3 of 121 comments (clear)

  1. FROST PISS by Anonymous Coward · · Score: -1, Troll

    WHAT NOW BITCHES SUCK MY DICK!

    Lameness filter encountered. Post aborted!
    Reason: Don't use so many caps. It's like YELLING.

  2. Bruce Springsteen's Blood Money by Anonymous Coward · · Score: -1, Troll

    BRUCE SPRINGSTEEN'S BLOOD MONEY

    NEWS ITEM: (CNN); On Tuesday, Bruce Springsteen's "The Rising";his first studio album of all new material in seven years-comes out. The record has made news not least because Springsteen has focused on the people affected by the Sept. 11 attacks for much of his subject matter.

    ===============

    That is what Bruce Springsteen is doing with his trivialization of the September 11 New York aerospace mishaps by turning the carnage into a gleeful rhyme fest.

    It's going to be bad enough come September 11, 2002 when all the major networks spew out vitriol against an innocent-until-proven guilty Osama Bin Laden while laying on the America-the-Beautiful patriotism as thick as Rosie O'Donnell's left thigh.

    Springsteen made this album solely as a cadaver chase that's in pursuit of the few shekels still left over after the money-grubbing spouses finished picking over the corpses of their World Trade Center dead.

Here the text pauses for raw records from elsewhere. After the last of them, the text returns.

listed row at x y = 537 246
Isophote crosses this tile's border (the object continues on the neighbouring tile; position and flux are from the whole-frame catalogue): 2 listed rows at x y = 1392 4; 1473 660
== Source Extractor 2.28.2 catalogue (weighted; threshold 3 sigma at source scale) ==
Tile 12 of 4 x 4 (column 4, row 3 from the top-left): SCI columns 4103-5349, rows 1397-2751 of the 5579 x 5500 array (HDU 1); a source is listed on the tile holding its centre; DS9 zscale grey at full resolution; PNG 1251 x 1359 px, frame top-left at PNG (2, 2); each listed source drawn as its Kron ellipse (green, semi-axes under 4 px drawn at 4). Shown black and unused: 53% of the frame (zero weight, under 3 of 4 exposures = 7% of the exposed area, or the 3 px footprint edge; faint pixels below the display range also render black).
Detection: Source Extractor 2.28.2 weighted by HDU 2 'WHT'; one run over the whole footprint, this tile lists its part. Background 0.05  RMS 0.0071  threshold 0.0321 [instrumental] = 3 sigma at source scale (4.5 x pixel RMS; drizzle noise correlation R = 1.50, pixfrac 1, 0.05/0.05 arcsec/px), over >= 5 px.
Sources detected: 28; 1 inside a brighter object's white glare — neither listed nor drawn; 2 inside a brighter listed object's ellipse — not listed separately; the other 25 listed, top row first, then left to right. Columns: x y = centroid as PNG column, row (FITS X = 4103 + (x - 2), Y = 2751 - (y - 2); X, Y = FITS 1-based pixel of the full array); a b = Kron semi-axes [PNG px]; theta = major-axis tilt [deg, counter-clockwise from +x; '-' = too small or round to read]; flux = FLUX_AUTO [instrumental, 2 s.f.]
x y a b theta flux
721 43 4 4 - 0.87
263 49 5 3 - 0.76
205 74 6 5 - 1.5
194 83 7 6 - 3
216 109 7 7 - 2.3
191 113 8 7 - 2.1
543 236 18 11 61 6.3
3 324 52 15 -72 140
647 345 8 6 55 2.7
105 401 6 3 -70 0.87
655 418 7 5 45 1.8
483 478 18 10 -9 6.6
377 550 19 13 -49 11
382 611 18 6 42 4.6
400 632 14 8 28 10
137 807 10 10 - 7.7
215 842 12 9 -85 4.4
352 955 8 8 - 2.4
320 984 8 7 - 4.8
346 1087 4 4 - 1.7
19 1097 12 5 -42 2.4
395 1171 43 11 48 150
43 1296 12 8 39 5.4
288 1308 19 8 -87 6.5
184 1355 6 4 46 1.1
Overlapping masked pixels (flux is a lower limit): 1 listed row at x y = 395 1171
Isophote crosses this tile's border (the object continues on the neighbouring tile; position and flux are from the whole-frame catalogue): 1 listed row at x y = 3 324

    Those of us who lost money on Wall Street because we couldn't trade futures options when the NYSE closed for three or four days are particularly offended by Springsteen's smarmy paean to a couple of dead NYPD and NYFD bozos who earn, what, $50K a year! We, for one, will not miss theseu under-achievers who didn't even have the sense to ask for stock options.

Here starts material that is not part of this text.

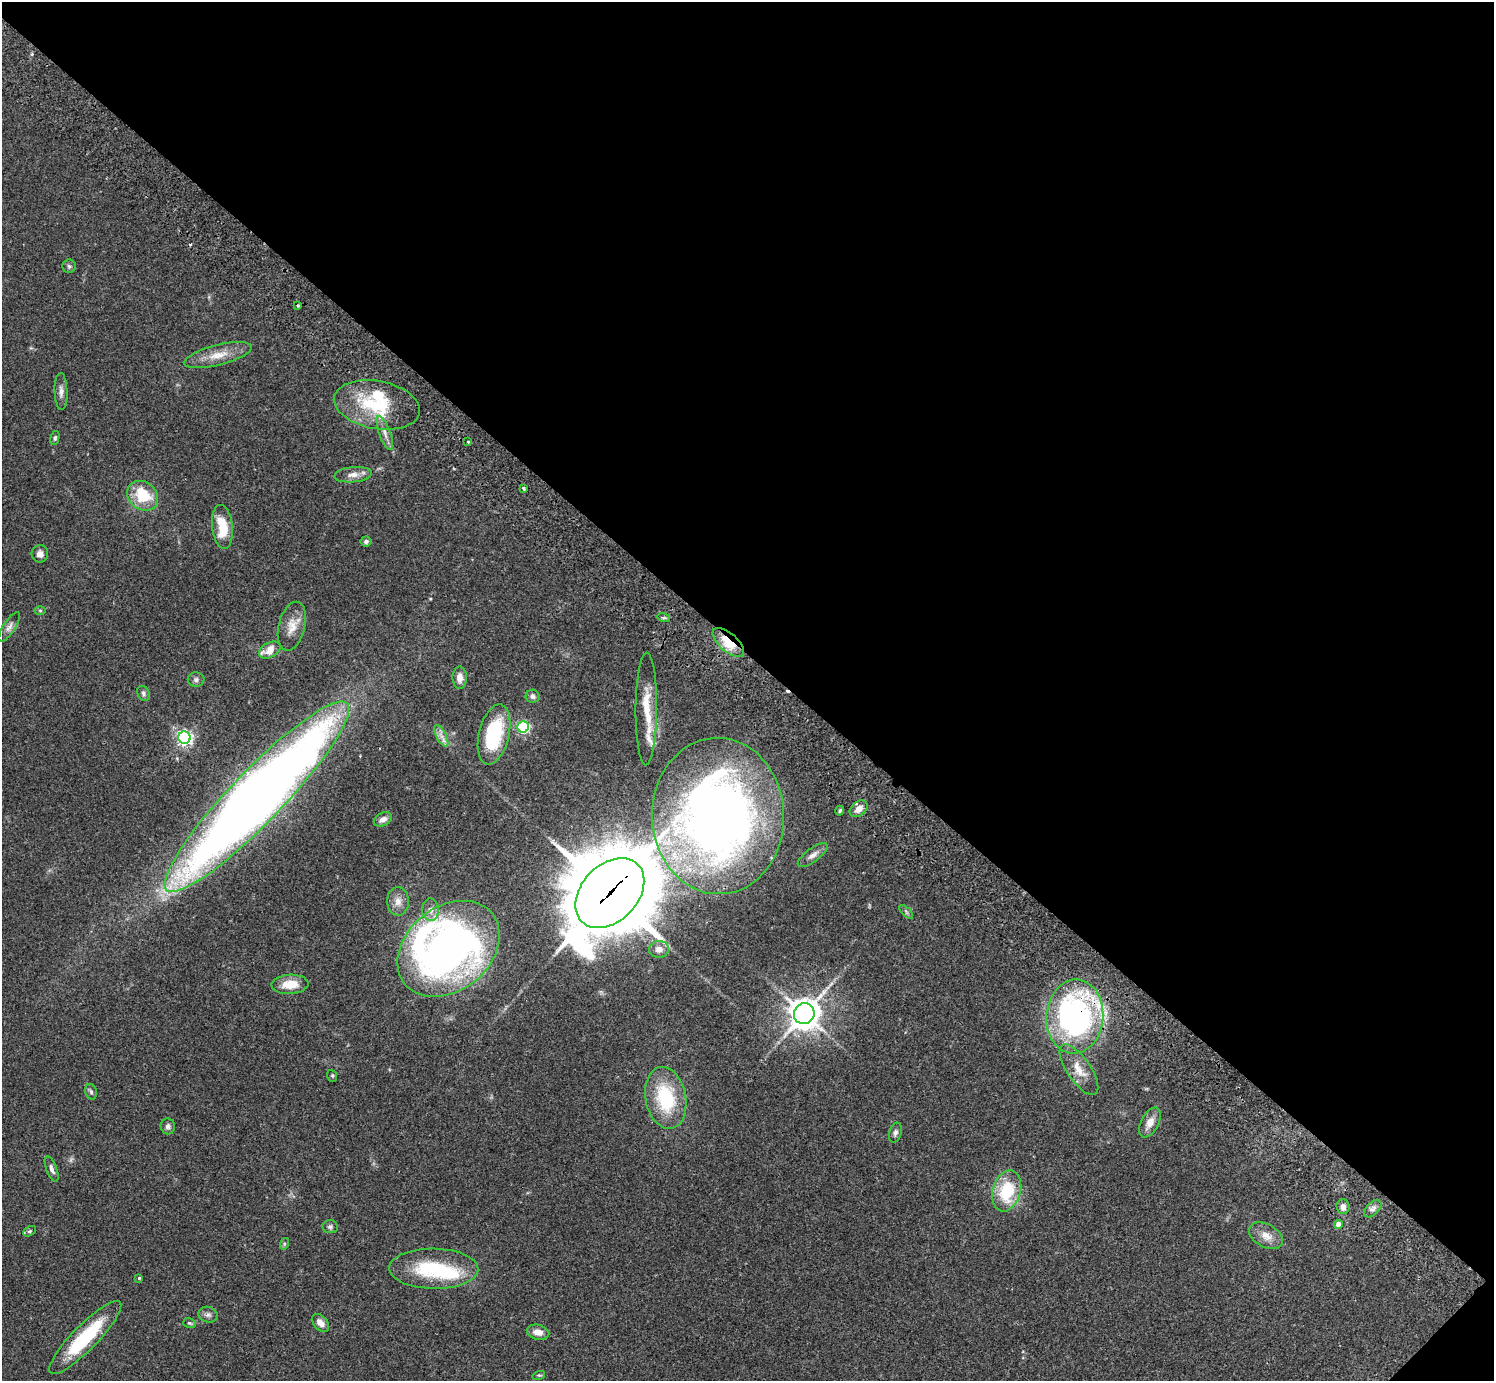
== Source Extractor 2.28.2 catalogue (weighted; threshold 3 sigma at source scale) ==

    Renowned music critic Pauline Kael has called "The Rising" an "insipid little collection of frightfully schmaltzy poems that honor people so ignorant that they jumped out of the World Trade Center before rescuers could come to their aid. These aren't heroes or victims, these are sacredy cats!"

    And what of the E Street Band? They are nothing more than minor players who for three decades have circled around Springsteen picking at the anorexic groupies and whiney homos that "The Boss" passes by when selecting his bedmate at the end of each night's performance.

    It is a good thing that the United States Supreme Court last month outlawed the Star Spangled Banner as our nation's official Pledge of Allegiance. Otherwise, Springsteen would have no doubt added this boozy ballad to an album that is already so smarmy that it will send a diabetic into toxic shock.

    Springsteen has always been a Commie anti-capitalist. To realize that, one has only to listen to such anti-business songs as "Brown-Eyed Girl" and "Borned in the USA." Yet "The Rising" is capitalism at its purest: He wants to earn residuals off the rotting bones of the dead WTC victims, even as the maggots crawl through their eye sockets and infest their carnal regions that no longer give pleasure to spouses who have only recently re-entered the dating pool.

    We know we speak for everyone on Slashdot when we call Bruce Springsteen an ambulance chaser for releasing "The Rising."

    Or perhaps Springsteen is just jealous that Mr. Osama Bin Laden couldn't find anything in New Jersey as worthy as the two WTC towers for being made into such an honorable political statement for Arab and Afghanistan independence.

  3. Re:Obligatory Simpsons Reference by BigBadBri · · Score: 0, Troll

    This is an example of the Simpsons hiding irony so that US audiences aren't frightened by it.

    It's based on the following (true) quote:

    "I think there is a world market for maybe five computers." --Thomas Watson, chairman of IBM, 1943 .sig > /dev/null

    --
    oh brave new world, that has such people in it!